We tested some speeds with a file ~16k, and:
BB (new): 1264038 clock ticks (0,35 s)
BB: 1435048 clock ticks (0,40 s)
TCF (new): 1498766 clock ticks (0,42 s)
apack: 1590929 clock ticks (0,45 s)
TCF: 1860128 clock ticks (0,52 s)
Also, compressed file sizes for that particular file (originally 16391 bytes):
apack: 5187
BB: 5321
TCF: 5345
As you can see, if you compare these results with the compression size tests of earlier, it differs quite a bit depending on the input.
Anyways, so, which is the fastest is clear ^_^. However also remember that this is only one single test case (though the gaps are pretty large to overcome... ). And it's been a nice evening discussing (de)compression on IRC, so surely things will still change for the better! ^_^.
~Grauw
Could you test this with some yuv or 16bit rgb pictures too?
The TCF decompressor used in this test was size-optimized. I've just spent 15 minutes optimizing the decompressor for speed. As I do not have the testcase, I can't post results right now, but I'm sure they'll be quite a bit better for TCF
Still... All this talk about compression engines is nice, but we're actually talking G9B here.
That means there should be a MSX compressor, which isn't available for any of the 3 formats. (for apack there's not even sourcecode for the compressor available)
Or isn't that necessary?
Since we're talking graphics here, I think maybe a difference compression (like T&E Soft's CMP) would be a better idea anyway. Difference compression is easy to program on MSX, unlike any of the LZ packers we've tested until now.

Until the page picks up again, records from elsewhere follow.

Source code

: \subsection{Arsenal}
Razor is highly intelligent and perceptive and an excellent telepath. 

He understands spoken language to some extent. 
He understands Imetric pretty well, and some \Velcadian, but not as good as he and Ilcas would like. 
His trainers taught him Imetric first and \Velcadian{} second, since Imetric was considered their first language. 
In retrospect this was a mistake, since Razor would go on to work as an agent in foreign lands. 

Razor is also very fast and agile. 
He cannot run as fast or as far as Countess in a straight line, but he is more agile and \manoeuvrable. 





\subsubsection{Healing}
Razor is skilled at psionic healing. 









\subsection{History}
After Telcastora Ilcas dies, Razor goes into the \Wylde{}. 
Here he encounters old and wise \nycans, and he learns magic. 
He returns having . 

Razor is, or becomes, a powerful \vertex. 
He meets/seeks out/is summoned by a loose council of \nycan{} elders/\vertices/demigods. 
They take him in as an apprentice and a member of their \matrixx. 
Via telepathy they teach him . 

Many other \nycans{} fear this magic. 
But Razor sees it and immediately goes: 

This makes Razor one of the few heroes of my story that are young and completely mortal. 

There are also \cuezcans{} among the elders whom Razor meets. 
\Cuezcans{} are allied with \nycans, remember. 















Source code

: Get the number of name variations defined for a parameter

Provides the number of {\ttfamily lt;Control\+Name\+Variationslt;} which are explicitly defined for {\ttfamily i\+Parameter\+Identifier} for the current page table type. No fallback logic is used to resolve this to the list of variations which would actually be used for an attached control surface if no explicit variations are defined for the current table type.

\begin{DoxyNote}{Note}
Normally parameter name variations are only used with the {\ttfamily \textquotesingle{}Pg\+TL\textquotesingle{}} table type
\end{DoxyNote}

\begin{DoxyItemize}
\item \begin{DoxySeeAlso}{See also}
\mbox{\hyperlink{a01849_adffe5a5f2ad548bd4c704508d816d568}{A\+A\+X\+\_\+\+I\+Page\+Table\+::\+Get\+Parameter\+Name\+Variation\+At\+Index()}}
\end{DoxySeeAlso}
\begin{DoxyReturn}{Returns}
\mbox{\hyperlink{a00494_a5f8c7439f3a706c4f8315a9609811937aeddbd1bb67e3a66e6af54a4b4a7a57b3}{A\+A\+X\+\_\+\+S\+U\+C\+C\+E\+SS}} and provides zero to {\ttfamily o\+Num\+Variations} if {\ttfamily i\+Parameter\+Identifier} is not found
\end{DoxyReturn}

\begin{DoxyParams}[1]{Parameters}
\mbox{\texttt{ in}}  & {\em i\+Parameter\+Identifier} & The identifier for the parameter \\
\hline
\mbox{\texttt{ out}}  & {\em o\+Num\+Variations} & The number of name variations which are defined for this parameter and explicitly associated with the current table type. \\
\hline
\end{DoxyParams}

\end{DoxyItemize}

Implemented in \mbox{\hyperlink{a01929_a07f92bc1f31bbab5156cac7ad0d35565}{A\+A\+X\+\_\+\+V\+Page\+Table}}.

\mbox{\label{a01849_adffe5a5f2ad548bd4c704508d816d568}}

I'm thinking: XOR each line with the previous, do a MTF (Move To Front) on the output and compress with static huffman.
New TNI Compression Format benchmark (same test, optimized engine):
1498766 clock ticks (0,42 s)
I edited this result into the earlier post (compression ratio is the same), and also recalculated all times in s as I made a small miscalculation (I multiplied the Z80's 3.57 MHz two times with 1024 instead of 1000 -_-;.
~Grauw
Btw, these tests were conducted in openMSX using the debugdevice. The given emutime translate to clock cycli when divided by 24. Aso, all three tests were run with interrupts disabled.
~Grauw
I just found out that my timing for bitbuster wasn't correct, due to a difference between having DOS2 inserted and having it not inserted (you could also blame it on my bad coding though )
The number of cycles for that test should be 1435048, making it just a little faster than TCF. However, I got some tips from sjoerd which makes it easier & faster to decode the match length values. Using this optimization, the decompression takes 1264038 cycles. I also tested in R800 mode, in which it only takes 135887 cycles. That is more than 9 times as fast as in z80 mode!
You tested R800 on openMSX? Because I don't think openMSX has accurate timings for R800 yet. There's all kinds of stalls and penalties in R800 which are poorly documented.
uhm yeah, that's tested on openMSX since I don't have a TR.
I updated the test results in the message above.
~Grauw
I have just uploaded a new version of the gf9k library (version 0.004)
New in this version:
- Font routines works okay now on turbo r
- Added multiple font support. Upto ~64KB data can be used for fonts. This makes it
possible to load about 16 fonts of 8*16 pixels or 32 fonts of 8*8 pixels.